Supplied material:
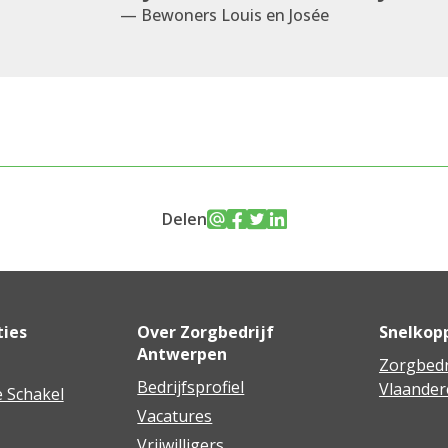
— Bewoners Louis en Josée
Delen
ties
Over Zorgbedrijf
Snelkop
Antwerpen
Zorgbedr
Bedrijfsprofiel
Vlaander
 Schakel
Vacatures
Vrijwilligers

Exercise instructions:
Please reproduce the entries above line by line, exactly, leaving out each image.

Problem solution:
— Bewoners Louis en Josée
Delen
ties
Over Zorgbedrijf
Snelkop
Antwerpen
Zorgbedr
Bedrijfsprofiel
Vlaander
 Schakel
Vacatures
Vrijwilligers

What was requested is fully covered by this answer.